A 34-year-old citizen of Pakistan, who allegedly paid insiders at telecommunications giant AT&T to plant malware and otherwise misuse computer networks to unlock cellphones, made an initial appearance today on a 14-count federal indictment, announced U.S. Attorney Brian T. Moran. MUHAMMAD FAHD was arrested in Hong Kong on February 4, 2018, at the request of the United States, and was extradited to the U.S. on Friday August 2, 2019. The second superseding indictment, filed in March 2018, describes how FAHD recruited and paid AT&T insiders to use their computer credentials and access to disable AT&T’s proprietary locking software that prevented ineligible phones from being removed from AT&T’s network. The scheme resulted in millions of phones being removed from AT&T service and/or payment plans, costing the company millions of dollars. FAHD allegedly paid the insiders hundreds of thousands of dollars – paying one coconspirator $428,500 over the five-year scheme.

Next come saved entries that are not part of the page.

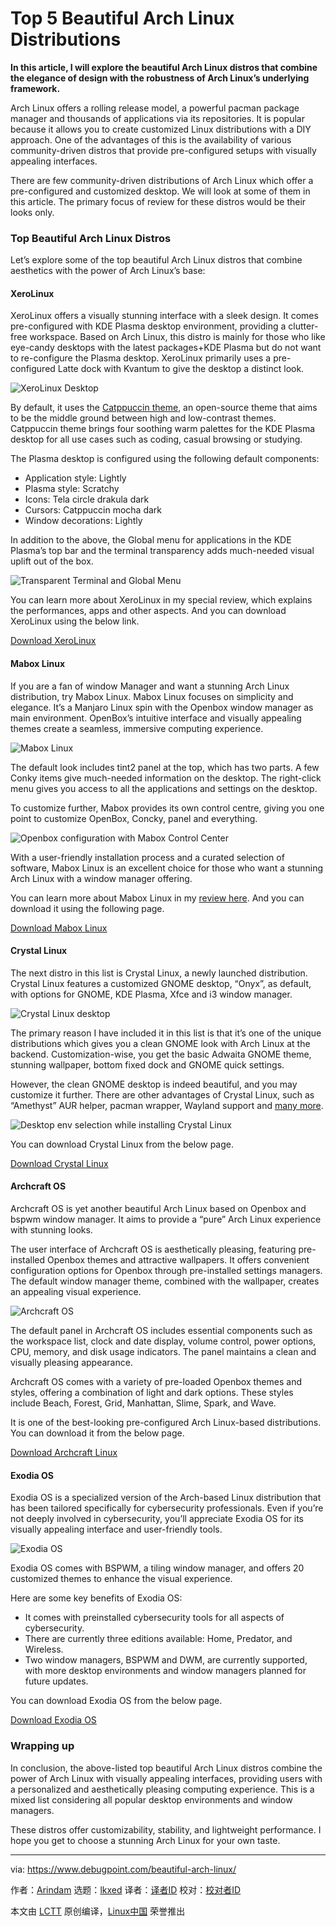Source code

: [#]: subject: "Top 5 Beautiful Arch Linux Distributions"
[#]: via: "https://www.debugpoint.com/beautiful-arch-linux/"
[#]: author: "Arindam https://www.debugpoint.com/author/admin1/"
[#]: collector: "lkxed"
[#]: translator: " "
[#]: reviewer: " "
[#]: publisher: " "
[#]: url: " "

Top 5 Beautiful Arch Linux Distributions
======

**In this article, I will explore the beautiful Arch Linux distros that combine the elegance of design with the robustness of Arch Linux’s underlying framework.**

Arch Linux offers a rolling release model, a powerful pacman package manager and thousands of applications via its repositories. It is popular because it allows you to create customized Linux distributions with a DIY approach. One of the advantages of this is the availability of various community-driven distros that provide pre-configured setups with visually appealing interfaces.

There are few community-driven distributions of Arch Linux which offer a pre-configured and customized desktop. We will look at some of them in this article. The primary focus of review for these distros would be their looks only.

### Top Beautiful Arch Linux Distros

Let’s explore some of the top beautiful Arch Linux distros that combine aesthetics with the power of Arch Linux’s base:

#### XeroLinux

XeroLinux offers a visually stunning interface with a sleek design. It comes pre-configured with KDE Plasma desktop environment, providing a clutter-free workspace. Based on Arch Linux, this distro is mainly for those who like eye-candy desktops with the latest packages+KDE Plasma but do not want to re-configure the Plasma desktop. XeroLinux primarily uses a pre-configured Latte dock with Kvantum to give the desktop a distinct look.

![XeroLinux Desktop][1]

By default, it uses the [Catppuccin theme][2], an open-source theme that aims to be the middle ground between high and low-contrast themes. Catppuccin theme brings four soothing warm palettes for the KDE Plasma desktop for all use cases such as coding, casual browsing or studying.

The Plasma desktop is configured using the following default components:

- Application style: Lightly
- Plasma style: Scratchy
- Icons: Tela circle drakula dark
- Cursors: Catppuccin mocha dark
- Window decorations: Lightly

In addition to the above, the Global menu for applications in the KDE Plasma’s top bar and the terminal transparency adds much-needed visual uplift out of the box.

![Transparent Terminal and Global Menu][3]

You can learn more about XeroLinux in my special review, which explains the performances, apps and other aspects. And you can download XeroLinux using the below link.

[Download XeroLinux][4]

#### Mabox Linux

If you are a fan of window Manager and want a stunning Arch Linux distribution, try Mabox Linux. Mabox Linux focuses on simplicity and elegance. It’s a Manjaro Linux spin with the Openbox window manager as main environment. OpenBox’s intuitive interface and visually appealing themes create a seamless, immersive computing experience.

![Mabox Linux][5]

The default look includes tint2 panel at the top, which has two parts. A few Conky items give much-needed information on the desktop. The right-click menu gives you access to all the applications and settings on the desktop.

To customize further, Mabox provides its own control centre, giving you one point to customize OpenBox, Concky, panel and everything.

![Openbox configuration with Mabox Control Center][6]

With a user-friendly installation process and a curated selection of software, Mabox Linux is an excellent choice for those who want a stunning Arch Linux with a window manager offering.

You can learn more about Mabox Linux in my [review here][7]. And you can download it using the following page.

[Download Mabox Linux][8]

#### Crystal Linux

The next distro in this list is Crystal Linux, a newly launched distribution. Crystal Linux features a customized GNOME desktop, “Onyx”, as default, with options for GNOME, KDE Plasma, Xfce and i3 window manager.

![Crystal Linux desktop][9]

The primary reason I have included it in this list is that it’s one of the unique distributions which gives you a clean GNOME look with Arch Linux at the backend. Customization-wise, you get the basic Adwaita GNOME theme, stunning wallpaper, bottom fixed dock and GNOME quick settings.

However, the clean GNOME desktop is indeed beautiful, and you may customize it further. There are other advantages of Crystal Linux, such as “Amethyst” AUR helper, pacman wrapper, Wayland support and [many more][10].

![Desktop env selection while installing Crystal Linux][11]

You can download Crystal Linux from the below page.

[Download Crystal Linux][12]

#### Archcraft OS

Archcraft OS is yet another beautiful Arch Linux based on Openbox and bspwm window manager. It aims to provide a “pure” Arch Linux experience with stunning looks.

The user interface of Archcraft OS is aesthetically pleasing, featuring pre-installed Openbox themes and attractive wallpapers. It offers convenient configuration options for Openbox through pre-installed settings managers. The default window manager theme, combined with the wallpaper, creates an appealing visual experience.

![Archcraft OS][13]

The default panel in Archcraft OS includes essential components such as the workspace list, clock and date display, volume control, power options, CPU, memory, and disk usage indicators. The panel maintains a clean and visually pleasing appearance.

Archcraft OS comes with a variety of pre-loaded Openbox themes and styles, offering a combination of light and dark options. These styles include Beach, Forest, Grid, Manhattan, Slime, Spark, and Wave.

It is one of the best-looking pre-configured Arch Linux-based distributions. You can download it from the below page.

[Download Archcraft Linux][14]

#### Exodia OS

Exodia OS is a specialized version of the Arch-based Linux distribution that has been tailored specifically for cybersecurity professionals. Even if you’re not deeply involved in cybersecurity, you’ll appreciate Exodia OS for its visually appealing interface and user-friendly tools.

![Exodia OS][15]

Exodia OS comes with BSPWM, a tiling window manager, and offers 20 customized themes to enhance the visual experience.

Here are some key benefits of Exodia OS:

- It comes with preinstalled cybersecurity tools for all aspects of cybersecurity.
- There are currently three editions available: Home, Predator, and Wireless.
- Two window managers, BSPWM and DWM, are currently supported, with more desktop environments and window managers planned for future updates.

You can download Exodia OS from the below page.

[Download Exodia OS][16]

### Wrapping up

In conclusion, the above-listed top beautiful Arch Linux distros combine the power of Arch Linux with visually appealing interfaces, providing users with a personalized and aesthetically pleasing computing experience. This is a mixed list considering all popular desktop environments and window managers.

These distros offer customizability, stability, and lightweight performance. I hope you get to choose a stunning Arch Linux for your own taste.

--------------------------------------------------------------------------------

via: https://www.debugpoint.com/beautiful-arch-linux/

作者：[Arindam][a]
选题：[lkxed][b]
译者：[译者ID](https://github.com/译者ID)
校对：[校对者ID](https://github.com/校对者ID)

本文由 [LCTT](https://github.com/LCTT/TranslateProject) 原创编译，[Linux中国](https://linux.cn/) 荣誉推出

[a]: https://www.debugpoint.com/author/admin1/
[b]: https://github.com/lkxed/
[1]: https://www.debugpoint.com/wp-content/uploads/2023/05/XeroLinux-Desktop.jpg
[2]: https://catppuccin-website.vercel.app/
[3]: https://www.debugpoint.com/wp-content/uploads/2023/05/Transparent-Terminal-and-Global-Menu.jpg
[4]: https://xerolinux.xyz/
[5]: https://www.debugpoint.com/wp-content/uploads/2023/05/Mabox-Linux.jpg
[6]: https://www.debugpoint.com/wp-content/uploads/2023/05/Openbox-configuration-with-Mabox-Control-Center.jpg
[7]: https://www.debugpoint.com/mabox-linux-2022/
[8]: https://maboxlinux.org/
[9]: https://www.debugpoint.com/wp-content/uploads/2023/05/Crystal-Linux-desktop.jpg
[10]: https://getcryst.al/site/docs/amethyst/getting-started
[11]: https://www.debugpoint.com/wp-content/uploads/2023/05/Desktop-env-selection-while-installing-Crystal-Linux.jpg
[12]: https://getcryst.al/site
[13]: https://www.debugpoint.com/wp-content/uploads/2023/05/Archcraft-OS.jpg
[14]: https://archcraft.io/
[15]: https://www.debugpoint.com/wp-content/uploads/2023/05/Exodia-OS.jpg
[16]: https://exodia-os.github.io/exodia-website/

MUHAMMAD FAHD is charged with conspiracy to commit wire fraud, conspiracy to violate the Travel Act and the Computer Fraud and Abuse Act, four counts of wire fraud, two counts of accessing a protected computer in furtherance of fraud, two counts of intentional damage to a protected computer, and four counts of violating the Travel Act.
“This defendant thought he could safely run his bribery and hacking scheme from overseas, making millions of dollars while he induced young workers to choose greed over ethical conduct,” said U.S. Attorney Brian T. Moran. “Now he will be held accountable for the fraud and the lives he has derailed.”
"This arrest illustrates what can be achieved when the victim of a cyber attack partners quickly and closely with law enforcement,” said Assistant Attorney General Brian A. Benczkowski of the Justice Department’s Criminal Division. “When companies that fall prey to malware work with the Department of Justice, no cybercriminal—no matter how sophisticated their scheme—is beyond our reach.”
According to the indictment, between 2012 and 2017, FAHD recruited various AT&T employees to the conspiracy. Some early recruits were paid to identify other employees who could be bribed and convinced to join the scheme. So far, three of those coconspirators have pleaded guilty admitting they were paid thousands of dollars for facilitating FAHD’s fraudulent scheme.
Initially, FAHD allegedly would send the employees batches of international mobile equipment identity (IMEI) numbers for cell phones that were not eligible to be removed from AT&T’s network. The employees would then unlock the phones. After some of the co-conspirators were terminated by AT&T, the remaining co-conspirator employees aided FAHD in developing and installing additional tools that would allow FAHD to use the AT&T computers to unlock cell phones from a remote location. FAHD and a second co-conspirator, who is now deceased, allegedly delivered bribes to the AT&T employees both in person and via payment systems such as Western Union.
The crimes charged are punishable by up to 20 years in prison. If convicted, the ultimate sentence will be determined by the court based on the advisory Sentencing Guidelines and other statutory factors.
The charges contained in the indictment are only allegations. A person is presumed innocent unless and until he or she is proven guilty beyond a reasonable doubt in a court of law.
The case is being investigated by the U.S. Secret Service Electronic Crimes Task Force.
The case is being prosecuted by Assistant United States Attorneys Francis Franze-Nakamura, Andrew Friedman, Michelle Jensen and Senior Counsel Anthony V. Teelucksingh of DOJ’s Computer Crime and Intellectual Property Section. DOJ’s Office of International Affairs was instrumental in the successful extradition. The U.S. Marshals Service transported FAHD to the United States.